*What to do*
For this exercise, please find the lines in the entries that include the word "ruvnet" and copy them.

################

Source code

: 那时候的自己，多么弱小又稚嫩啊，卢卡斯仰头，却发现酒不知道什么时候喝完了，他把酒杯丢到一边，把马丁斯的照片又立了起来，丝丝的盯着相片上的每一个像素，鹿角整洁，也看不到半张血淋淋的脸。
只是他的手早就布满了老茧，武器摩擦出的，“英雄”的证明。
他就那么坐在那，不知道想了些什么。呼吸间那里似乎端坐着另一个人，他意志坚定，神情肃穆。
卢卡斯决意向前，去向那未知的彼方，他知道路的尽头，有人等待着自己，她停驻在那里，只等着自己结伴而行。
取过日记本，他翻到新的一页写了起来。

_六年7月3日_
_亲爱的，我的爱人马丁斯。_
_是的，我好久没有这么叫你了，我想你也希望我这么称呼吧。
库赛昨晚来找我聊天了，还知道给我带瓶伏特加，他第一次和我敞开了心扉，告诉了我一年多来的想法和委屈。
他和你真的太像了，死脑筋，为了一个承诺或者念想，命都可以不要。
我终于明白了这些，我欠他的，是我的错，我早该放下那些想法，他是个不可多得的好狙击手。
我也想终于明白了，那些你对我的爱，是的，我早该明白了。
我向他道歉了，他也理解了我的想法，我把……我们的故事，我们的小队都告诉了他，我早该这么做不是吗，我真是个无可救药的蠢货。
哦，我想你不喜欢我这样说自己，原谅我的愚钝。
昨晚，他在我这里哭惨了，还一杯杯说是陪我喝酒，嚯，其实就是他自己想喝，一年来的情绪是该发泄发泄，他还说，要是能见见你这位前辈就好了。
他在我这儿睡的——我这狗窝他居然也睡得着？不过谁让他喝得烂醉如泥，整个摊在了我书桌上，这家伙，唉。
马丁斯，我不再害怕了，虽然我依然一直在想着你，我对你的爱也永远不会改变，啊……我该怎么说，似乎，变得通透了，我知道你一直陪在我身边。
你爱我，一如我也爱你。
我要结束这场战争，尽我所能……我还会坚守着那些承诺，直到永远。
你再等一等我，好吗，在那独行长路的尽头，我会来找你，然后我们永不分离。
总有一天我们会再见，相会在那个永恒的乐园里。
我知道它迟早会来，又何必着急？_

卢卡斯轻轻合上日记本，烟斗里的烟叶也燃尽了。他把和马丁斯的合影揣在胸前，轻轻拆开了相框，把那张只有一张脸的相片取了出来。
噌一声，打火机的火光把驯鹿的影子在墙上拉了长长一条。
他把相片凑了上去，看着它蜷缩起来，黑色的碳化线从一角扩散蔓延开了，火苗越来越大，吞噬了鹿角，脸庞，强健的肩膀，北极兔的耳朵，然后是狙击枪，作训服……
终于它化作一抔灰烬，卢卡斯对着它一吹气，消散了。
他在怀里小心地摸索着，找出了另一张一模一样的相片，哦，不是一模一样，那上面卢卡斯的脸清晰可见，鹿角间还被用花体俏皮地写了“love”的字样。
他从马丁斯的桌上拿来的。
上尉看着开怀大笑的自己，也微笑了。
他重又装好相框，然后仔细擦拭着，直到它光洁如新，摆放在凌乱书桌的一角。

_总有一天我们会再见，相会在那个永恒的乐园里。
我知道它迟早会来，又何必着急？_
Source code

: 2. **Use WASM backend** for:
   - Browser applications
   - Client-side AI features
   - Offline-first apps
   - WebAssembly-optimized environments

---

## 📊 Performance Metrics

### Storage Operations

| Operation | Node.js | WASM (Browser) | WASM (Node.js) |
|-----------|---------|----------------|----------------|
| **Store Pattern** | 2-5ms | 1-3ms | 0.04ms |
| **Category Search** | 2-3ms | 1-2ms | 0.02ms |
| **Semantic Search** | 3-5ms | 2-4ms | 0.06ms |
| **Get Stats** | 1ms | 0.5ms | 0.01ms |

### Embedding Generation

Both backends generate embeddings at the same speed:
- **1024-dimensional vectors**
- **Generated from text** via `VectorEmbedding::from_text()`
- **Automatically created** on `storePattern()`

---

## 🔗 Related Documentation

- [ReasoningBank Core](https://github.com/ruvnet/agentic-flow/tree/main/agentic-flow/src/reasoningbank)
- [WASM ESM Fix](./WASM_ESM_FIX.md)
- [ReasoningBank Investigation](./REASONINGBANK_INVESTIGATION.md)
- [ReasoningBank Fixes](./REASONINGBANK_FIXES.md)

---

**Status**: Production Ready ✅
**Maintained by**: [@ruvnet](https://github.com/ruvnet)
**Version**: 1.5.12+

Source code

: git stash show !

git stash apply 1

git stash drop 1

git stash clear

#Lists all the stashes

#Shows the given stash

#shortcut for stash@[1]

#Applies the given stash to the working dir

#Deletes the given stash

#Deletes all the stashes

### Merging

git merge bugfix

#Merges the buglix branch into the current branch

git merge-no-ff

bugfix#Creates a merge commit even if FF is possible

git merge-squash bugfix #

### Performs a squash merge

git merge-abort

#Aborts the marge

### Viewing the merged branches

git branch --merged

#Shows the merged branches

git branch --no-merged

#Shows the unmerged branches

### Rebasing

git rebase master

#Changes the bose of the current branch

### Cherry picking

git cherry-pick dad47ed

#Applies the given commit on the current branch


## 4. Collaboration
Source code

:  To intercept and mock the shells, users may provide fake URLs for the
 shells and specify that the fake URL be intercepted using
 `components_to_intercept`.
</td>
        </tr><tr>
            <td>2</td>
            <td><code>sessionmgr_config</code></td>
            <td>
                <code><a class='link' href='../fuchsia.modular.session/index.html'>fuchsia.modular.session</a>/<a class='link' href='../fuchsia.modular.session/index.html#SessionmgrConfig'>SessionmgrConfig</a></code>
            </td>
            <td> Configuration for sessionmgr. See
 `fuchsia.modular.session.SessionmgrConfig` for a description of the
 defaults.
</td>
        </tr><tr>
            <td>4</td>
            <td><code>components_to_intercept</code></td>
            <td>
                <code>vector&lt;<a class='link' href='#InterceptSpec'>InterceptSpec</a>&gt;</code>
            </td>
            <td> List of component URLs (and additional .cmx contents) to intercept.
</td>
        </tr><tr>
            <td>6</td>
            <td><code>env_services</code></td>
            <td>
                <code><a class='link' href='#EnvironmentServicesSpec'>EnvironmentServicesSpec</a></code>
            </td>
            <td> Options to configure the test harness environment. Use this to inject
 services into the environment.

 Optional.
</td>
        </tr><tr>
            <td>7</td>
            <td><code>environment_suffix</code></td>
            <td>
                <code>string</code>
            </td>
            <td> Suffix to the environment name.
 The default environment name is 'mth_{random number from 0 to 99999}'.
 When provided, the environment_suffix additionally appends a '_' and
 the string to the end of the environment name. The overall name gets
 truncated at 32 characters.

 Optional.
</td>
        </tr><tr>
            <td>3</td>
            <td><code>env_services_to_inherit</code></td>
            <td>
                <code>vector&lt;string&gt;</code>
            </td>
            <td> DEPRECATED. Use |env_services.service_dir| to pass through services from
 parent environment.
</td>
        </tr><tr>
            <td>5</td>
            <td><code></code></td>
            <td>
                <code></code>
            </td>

################

*Output for this task*
- [ReasoningBank Core](https://github.com/ruvnet/agentic-flow/tree/main/agentic-flow/src/reasoningbank)
**Maintained by**: [@ruvnet](https://github.com/ruvnet)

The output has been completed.